**Excerto do texto**
___
Seus números são extraídos da
investigação do economista Helmut Creutz, escritos em alemão e
decifrando publicações do Bundesbank. Eles aplicam-se a despesas de
famílias alemãs para bens e serviços de uso diário em 2006, mas números
semelhantes encontram-se nos lucros do sector financeiro nos Estados
Unidos, onde compreenderam uns colossais 40% dos lucros dos negócios estado-unidenses em 2006
. Isso foi cinco vezes os 7% feitos pelo sector bancário em 1980.
Activos de bancos, lucros financeiros, juros e dívida têm estado a
crescer exponencialmente.
O
crescimento exponencial dos lucros no sector financeiro verificou-se a
expensas dos sectores não financeiros, onde o rendimento na melhor das
hipóteses cresceu linearmente.
Em 2010, 1% da população possuía 42% da riqueza financeira
, ao passo que 80% da população possuía apenas 5% da riqueza
financeira. A Dra. Kennedy observa que os 80% da base paga o encargos
dos juros ocultos que os 10% do topo arrecadam, tornando o juro um
imposto fortemente recessivo que os pobres pagam aos ricos.
O
crescimento exponencial é insustentável. Na natureza, o crescimento
sustentável progride numa curva logarítmica que cresce cada vez mais
vagarosamente até parar de crescer (a linha vermelha no primeiro gráfico
acima). O crescimento exponencial é o reverso: começa vagarosamente e
aumenta ao longo do tempo, até que a curva passa a subir verticalmente
(o gráfico abaixo). O crescimento exponencial é considerado em
parasitas, cancros e ... juros compostos. Quando o parasita esgota a sua
fonte de alimentação, a curva de crescimento entra em colapso súbito.
As
pessoas geralmente supõem que se pagarem as suas contas dentro do prazo
não estarão a pagar juros compostos mas, mais uma vez, isto não é
verdade. O juro composto está incorporado na fórmula da maior parte das hipotecas
, as quais compreendem 80% dos empréstimos nos EUA. E se os cartões de
crédito não forem pagos dentro do período de graça de um mês, os
encargos de juros são compostos diariamente.
___
[Dados de coordenadas de pontos-chave]
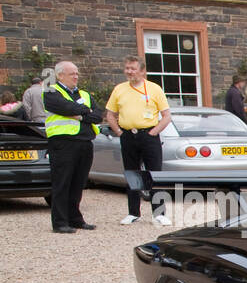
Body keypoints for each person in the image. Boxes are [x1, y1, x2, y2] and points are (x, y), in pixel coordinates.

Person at [105, 55, 172, 225]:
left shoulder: (154, 89)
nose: (129, 72)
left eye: (133, 68)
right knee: (131, 173)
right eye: (127, 68)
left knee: (154, 173)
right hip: (128, 135)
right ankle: (133, 212)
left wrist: (153, 132)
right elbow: (110, 115)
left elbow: (166, 115)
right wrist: (120, 132)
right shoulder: (119, 89)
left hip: (148, 135)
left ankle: (159, 213)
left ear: (142, 71)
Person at [43, 61, 103, 234]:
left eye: (77, 73)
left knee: (78, 183)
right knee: (62, 183)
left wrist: (81, 115)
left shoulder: (84, 93)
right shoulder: (51, 91)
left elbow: (98, 116)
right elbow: (63, 107)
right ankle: (60, 222)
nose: (76, 76)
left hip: (85, 143)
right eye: (72, 73)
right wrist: (86, 111)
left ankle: (75, 219)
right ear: (60, 75)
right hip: (63, 143)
___
**Atividade 1**
Responda, por favor, a estas perguntas com base no excerto sobre juros e crescimento exponencial:
(a) Que parte dos lucros dos negócios estado-unidenses coube ao sector financeiro em 2006?
(b) Em 2010, que percentagem da riqueza financeira possuía 1% da população?
(c) Que percentagem dos empréstimos nos EUA é composta por hipotecas?
**Atividade 2**
Repita o trecho do excerto entre "Seus números são" e "hipóteses cresceu linearmente.", inclusive, sem qualquer alteração.

**Resolução 1**
(a) 40%
(b) 42%
(c) 80%

**Resolução 2**
Seus números são extraídos da
investigação do economista Helmut Creutz, escritos em alemão e
decifrando publicações do Bundesbank. Eles aplicam-se a despesas de
famílias alemãs para bens e serviços de uso diário em 2006, mas números
semelhantes encontram-se nos lucros do sector financeiro nos Estados
Unidos, onde compreenderam uns colossais 40% dos lucros dos negócios estado-unidenses em 2006
. Isso foi cinco vezes os 7% feitos pelo sector bancário em 1980.
Activos de bancos, lucros financeiros, juros e dívida têm estado a
crescer exponencialmente.
O
crescimento exponencial dos lucros no sector financeiro verificou-se a
expensas dos sectores não financeiros, onde o rendimento na melhor das
hipóteses cresceu linearmente.